I ordered one as soon as I could so that I could start my year with one. When I received it in the mail, I couldn’t contain my excitement. I was almost ashamed of how giddy I was.
I absolutely adore planning: I love organizers, diaries, and calendars. I am the sort of person who owns multiple sets of highlighters, pens, and Post-It notes. My favorite aisle in any store is one that has stationery in it. I love the smell of new notebooks, the look of washi tape, the feeling of writing with a high-quality pen (and yes, I can feel the difference between a ‘bad’ pen and a ‘good’ one).
But my love for planning goes beyond my love for washi tape. For me, using a planner is a fantastic form of self-care.
I have post-traumatic stress disorder (PTSD). Many people don’t realize that one of the symptoms of PTSD is an inability to concentrate. I struggle to focus on simple tasks, and I often forget important details.
Trauma has an ability to strip you of who you are. I used to be a quick-thinking high-school student who mastered speed-reading and could write exceptionally quickly. I always had a lot on my plate, but I always managed it all. I remembered all the tasks I had to do, and I seldom had to write it down.
PTSD changed me. I now get distracted easily. I sometimes have to read a paragraph five times before I process a single word. I struggle to remember the errands or work I have to do, which frustrates me. I often have conversations that anger me because I can’t find the language I need to express myself, nor can I process what the other person is saying. Many times, I’ve sat down to read a book only to end up crying because I can’t understand a word I’m reading.
It means that talking and reading – things I love to do – become draining tasks. It means people think I don’t care about them because I forget details about their lives. It means I’m afraid to pick up books, which have always brought me joy. I’m starting to get better, but I still need help.
Planning is one of the many tools I use to fight back against my trauma. When I write out a daily plan each morning, I’m practicing self-care. I’m preventing myself from stressing about things I’ve forgotten. I’m giving myself a game-plan so that I can focus. Ticking tasks off a to-do list also helps me feel like I’ve accomplished things: when I realize how much I’ve achieved, I remember to congratulate myself for trying hard.

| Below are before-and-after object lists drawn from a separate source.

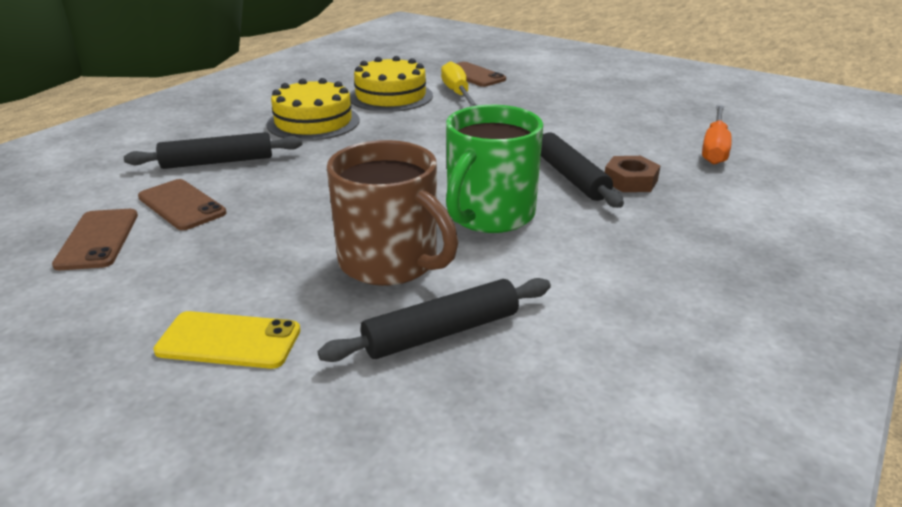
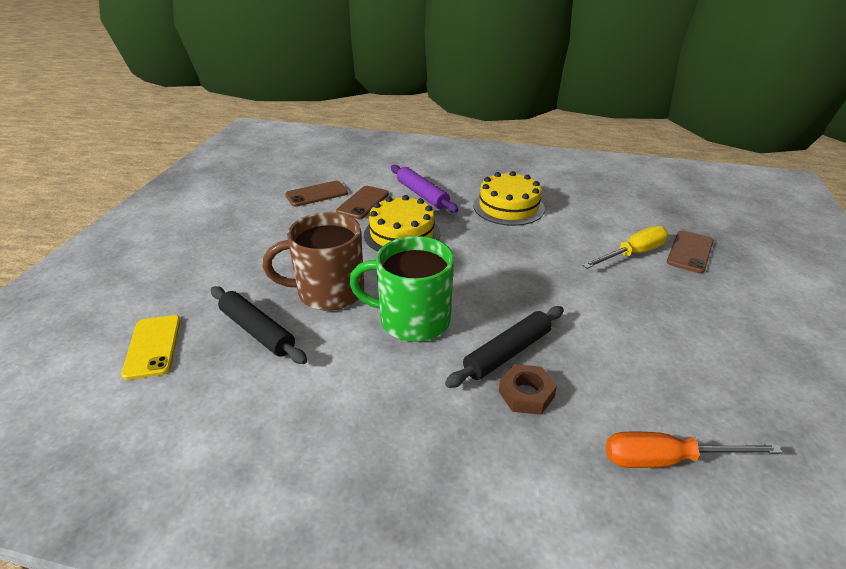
camera: 70 degrees right, 5 degrees up
(217, 162) = (422, 195): black rolling pin -> purple rolling pin
(229, 341) = (237, 261): yellow phone -> yellow phone (153, 346)
(390, 262) = (328, 292): brown mug -> brown mug turned 60 degrees clockwise
(391, 96) = (590, 224): yellow cake -> yellow cake (402, 234)

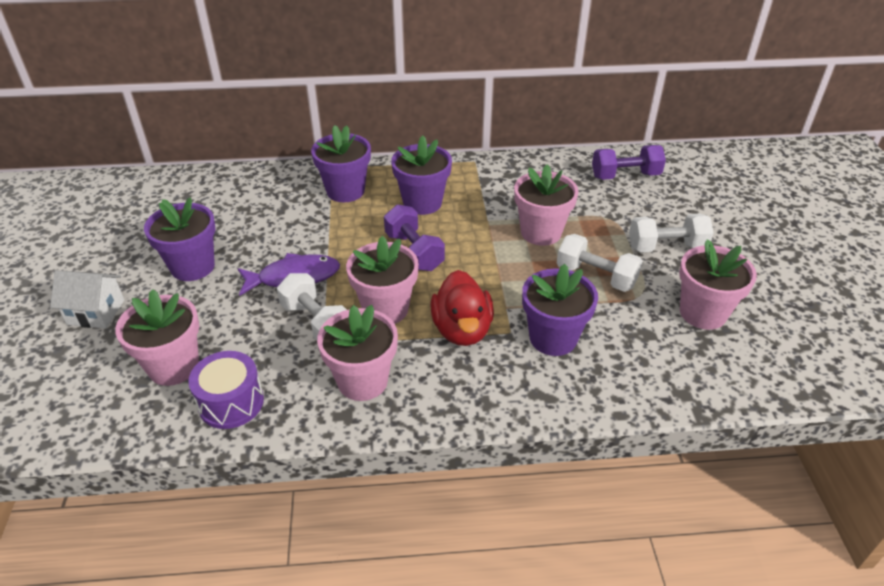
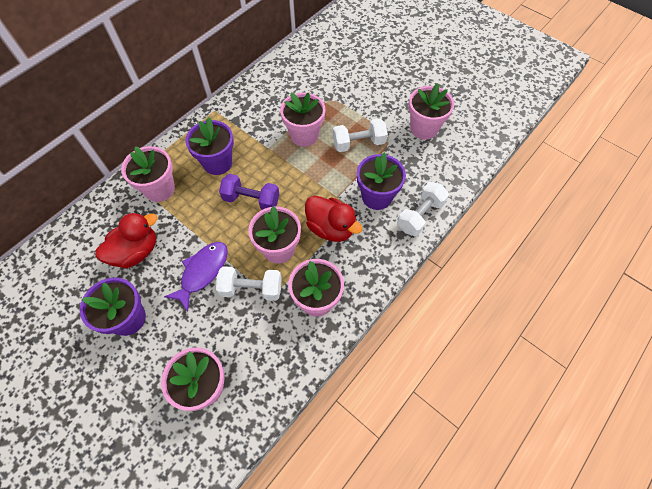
camera: 45 degrees left, 20 degrees up
(96, 312) = (105, 402): white house -> none
(231, 402) = (265, 375): purple drum -> none
(264, 223) = (136, 252): none -> red duck
(345, 191) = (159, 189): purple flower pot -> pink flower pot
(625, 176) = (307, 64): purple dumbbell -> none
(666, 247) = (372, 99): white dumbbell -> white dumbbell (420, 215)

When I know I’ve written down all the tasks I have ahead of me, my brain doesn’t distract me from work by stressing about everything that I have to do. When I start getting distracted by other tasks, I simply tell myself to write down the task and return to it later.
The way I decorate my planner is also a form of self-care. I try to make my planner as beautiful, neat, and fun as possible. Many people take a minimalist approach to planning, using very little color and decorations, to help them focus on the tasks in their planner. Personally, I like using pastel colors and stickers so that planning is an exciting and creative pursuit in itself. This way, planning is a fun activity instead of something boring and dreadful.
To me, self-care isn’t just about feeling good and having fun. While bubble baths and meditation can be useful forms of self-care, we often forget that taking care of yourself includes making sure you’re functioning on a day-to-day basis. I need to remember to buy groceries, email my therapist, and pay my rent so that I can function. When your brain struggles to cope, like mine sometimes does, writing down your tasks can be super useful.
Receiving a diary in the mail might not seem like a cause for celebration. But to me, keeping a diary is nearly as important as seeing a therapist or having a healthy sleeping pattern. It helps me keep it together, and for that reason, it’s important to my mental health.
When you use a planner, you’re giving your future self the gift of organization. You’re taking care of your future self and your present self. As many people with mental illnesses will tell you, believing in a future is sometimes a difficult thing to do. What a beautiful statement it is, to tell yourself that you have a future, and one worth planning for.